Is AI reasoning afraid of tampering? @Lagrange Official provides cryptographic-level proof with DeepProve

Is the output of AI results tampered with? Can cross-chain data transmission ensure authenticity? These 'trust blind spots' have been the biggest obstacles in the integration of blockchain and AI. The zero-knowledge proof (ZK) solution launched by @Lagrange Official , #lagrange , is innovatively filling the gap, making 'verifiable' a standard feature of AI reasoning and cross-chain computing, equipping blockchain with a 'trust radar'.

This Web3 project deeply engaged in ZK technology has built a complete technical system: a decentralized ZK proof network incorporating over 85 operators, including leading institutions like Coinbase and Kraken, ensuring both security and decentralization for the network; the ZK co-processor innovates the on-chain query experience, making operations as simple as using SQL in daily life, significantly lowering the barrier for developers; the core DeepProve zkML engine enhances the speed of AI proof generation by 158 times, allowing previously hard-to-verify AI reasoning results to quickly generate cryptographic proofs, ensuring that every output is 'authentic'.
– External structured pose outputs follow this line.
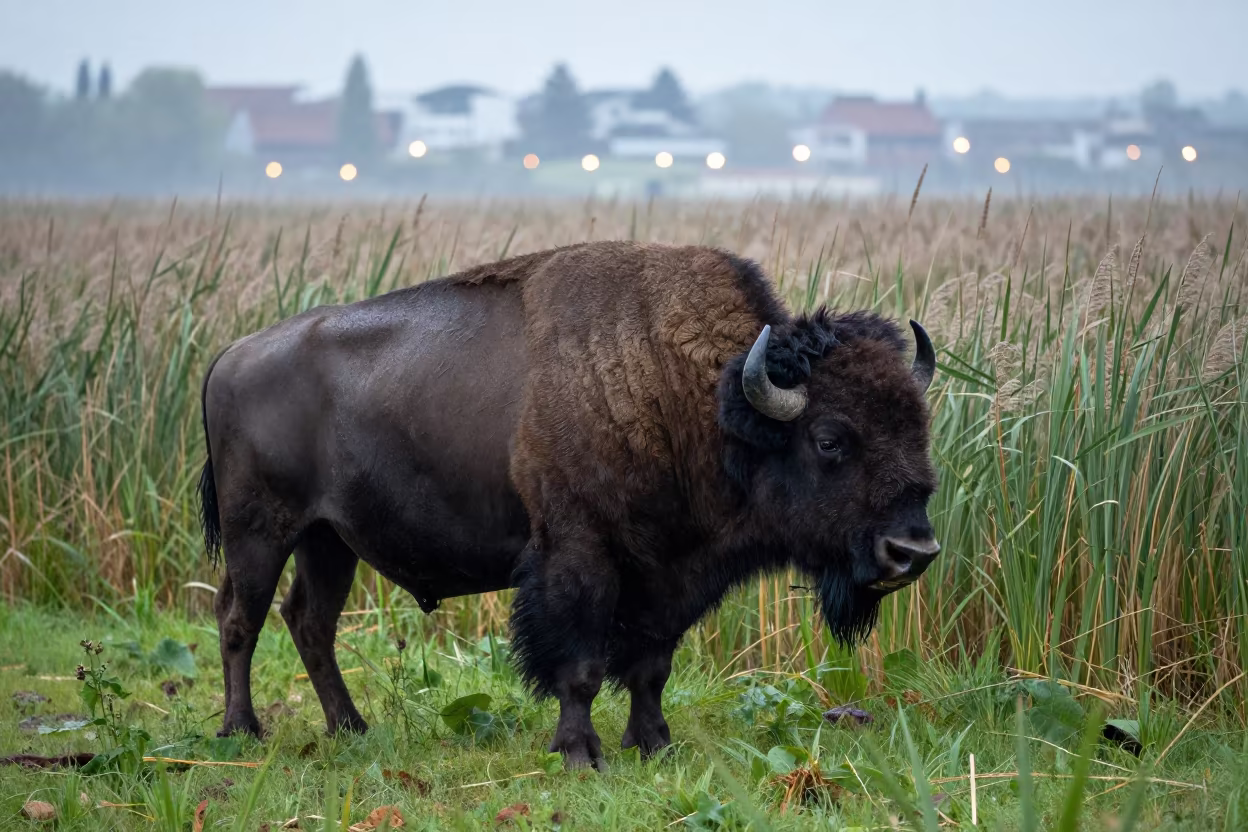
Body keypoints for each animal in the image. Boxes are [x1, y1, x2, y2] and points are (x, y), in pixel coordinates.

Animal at [197, 241, 940, 770]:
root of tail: (230, 355)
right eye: (829, 439)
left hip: (329, 540)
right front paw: (581, 754)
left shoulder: (666, 576)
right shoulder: (580, 559)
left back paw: (350, 727)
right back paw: (242, 731)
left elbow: (650, 669)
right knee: (240, 618)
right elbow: (579, 668)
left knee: (308, 621)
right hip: (260, 531)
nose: (913, 551)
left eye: (918, 428)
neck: (699, 397)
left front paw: (655, 745)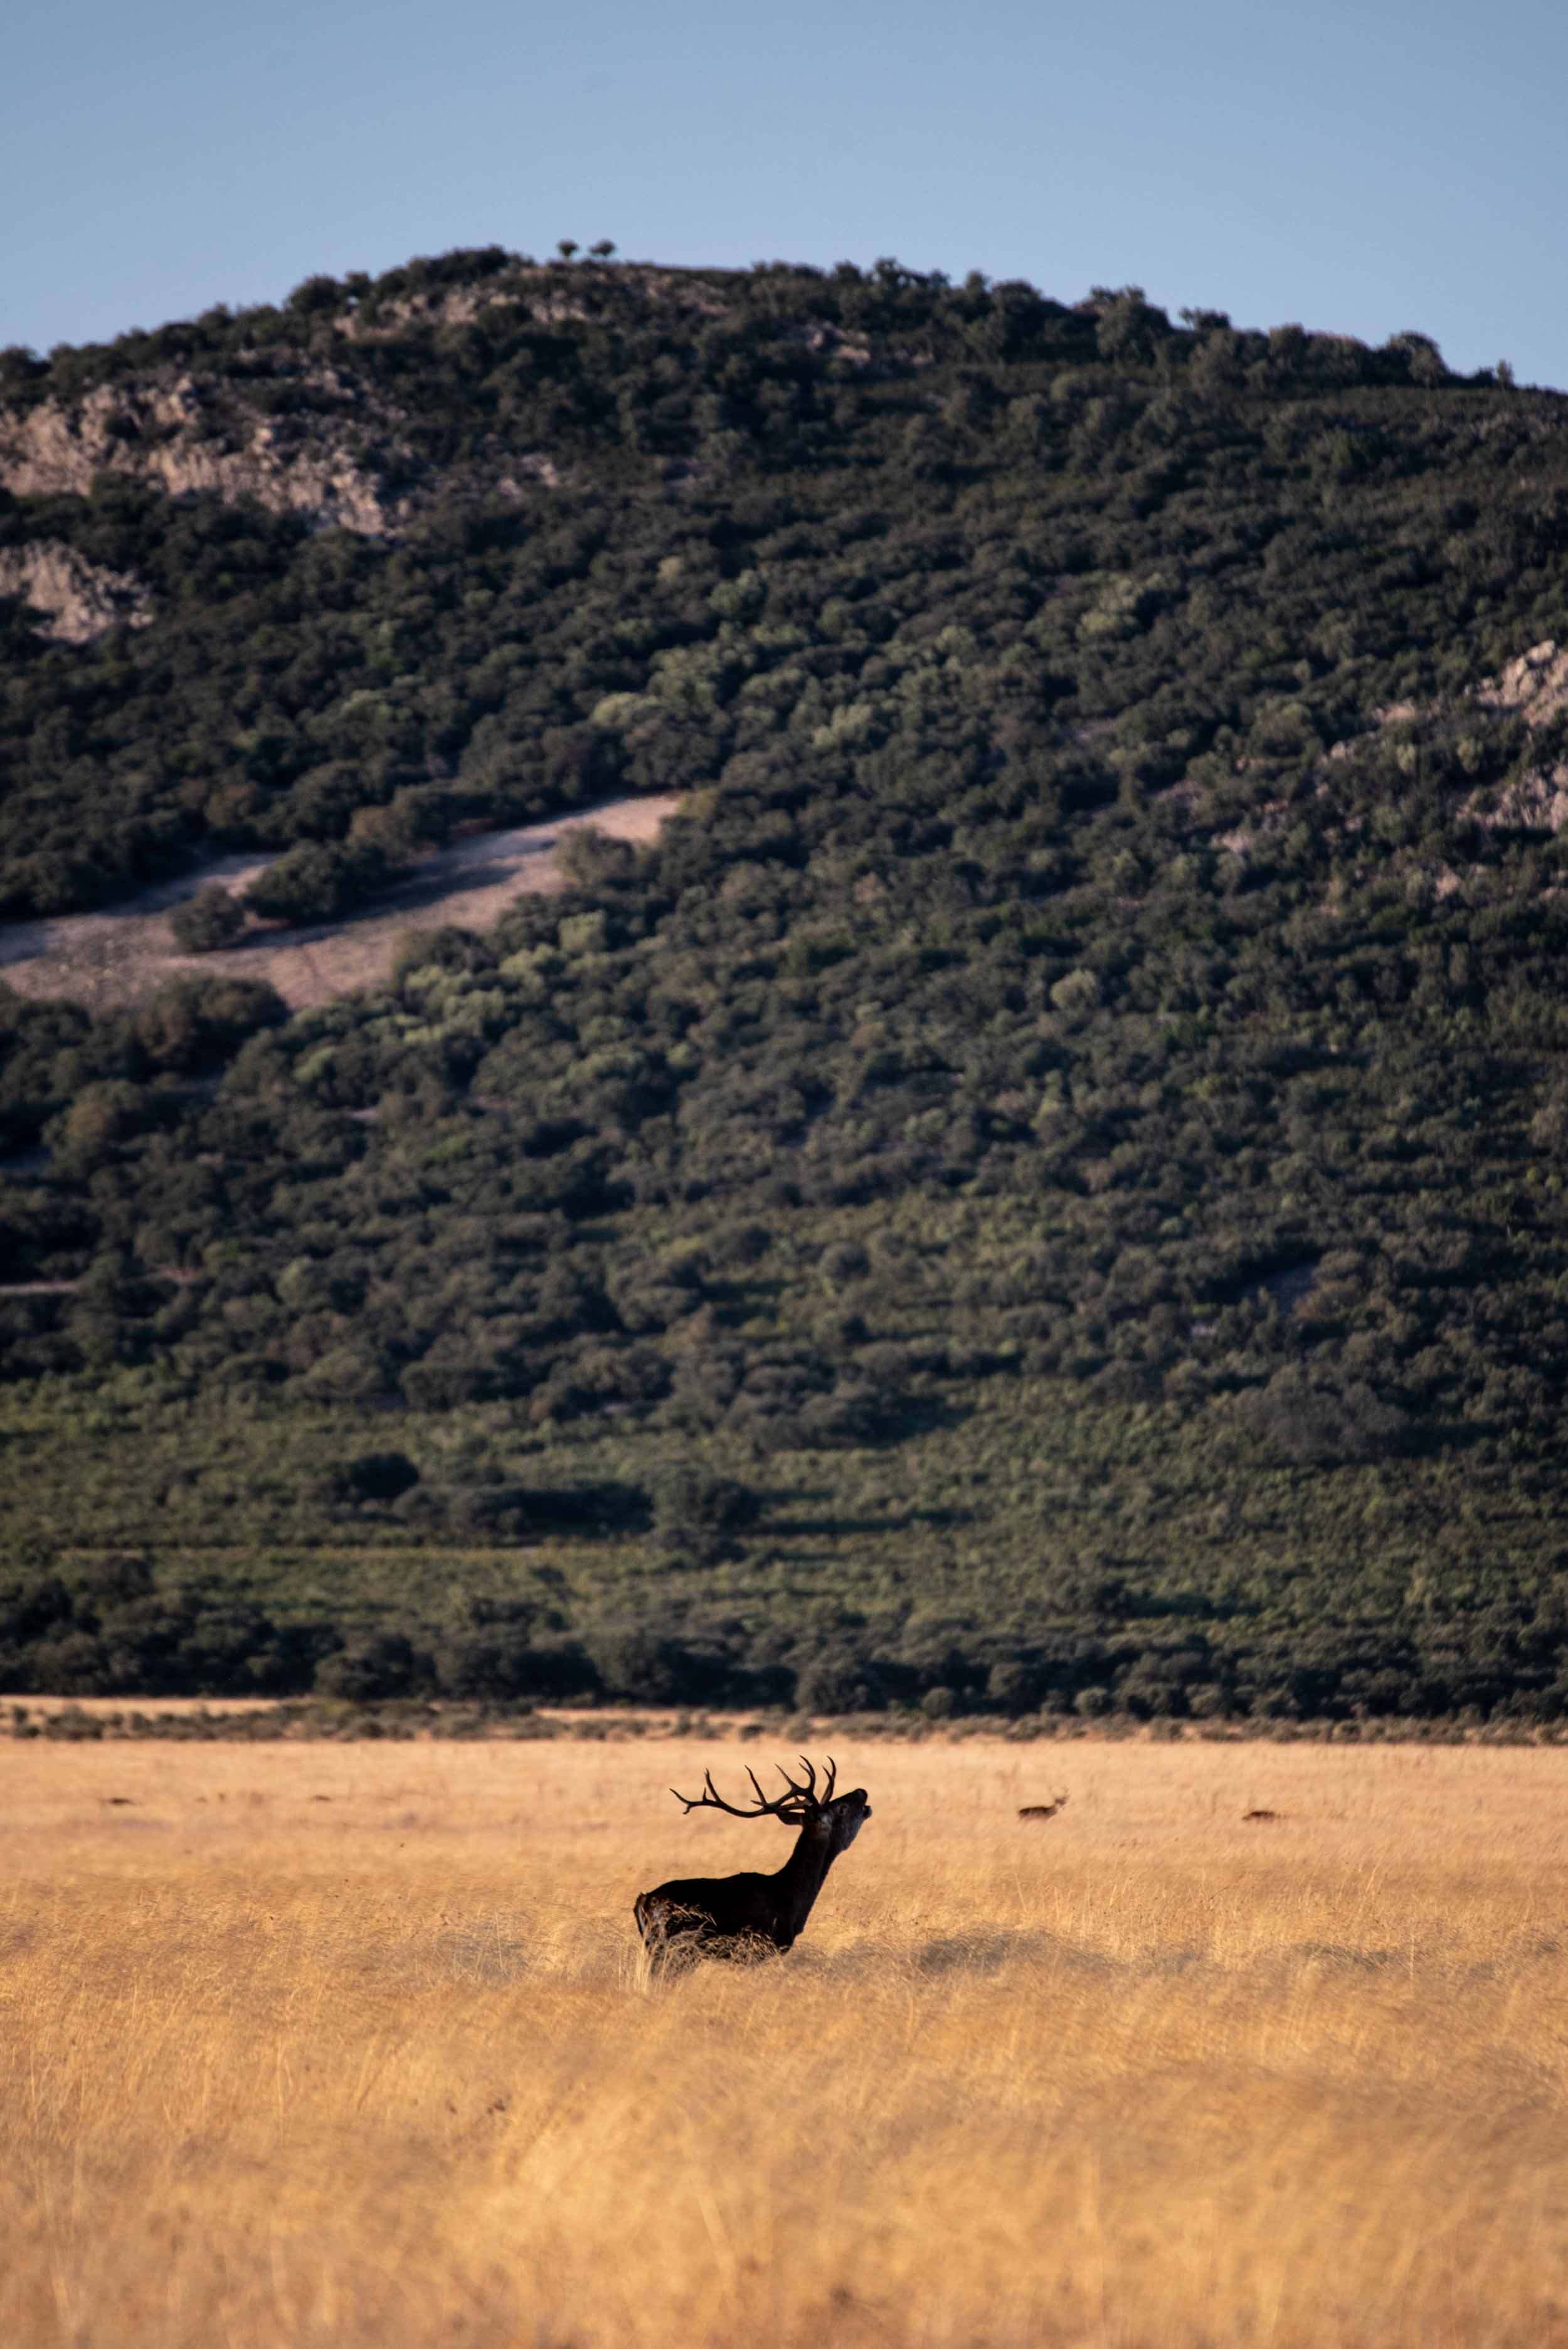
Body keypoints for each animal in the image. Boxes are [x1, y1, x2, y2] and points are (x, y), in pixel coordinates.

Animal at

$LA token is the 'value anchor' of the ecosystem. Nodes participating in proof tasks must stake LA as collateral; failure to complete on time or errors in proof will result in a deduction of funds, forcing nodes to standardize operations; developers calling the API to use proof services will find LA as the only transaction fee; community participation in network rule revisions allows LA holders to exercise voting rights. Its tokenomics design is rigorous: a total supply of 1 billion, with only 4% released annually, and some tokens periodically burned, tightly binding token value with network activity and actual usage. Now, chains like ZKsync and AltLayer use it to complete cross-chain proofs, and DeFi protocols generate results with proofs back to the chain when querying historical data, completely solving the problem of 'data without certificates'. #lagrange

@Lagrange Official understands developer pain points: no need to study complex ZK mathematical theories, quick access through API calls. Previously, an AI team spent three months building proof circuits to validate model outputs, still encountering numerous vulnerabilities; after integrating with @Lagrange Official , they completed integration the same day, with proof results verified on-chain in seconds. $17.2 million in funding, backed by Founders Fund and EigenLayer, further validates its technical strength and industry prospects. Of course, risks still need to be noted.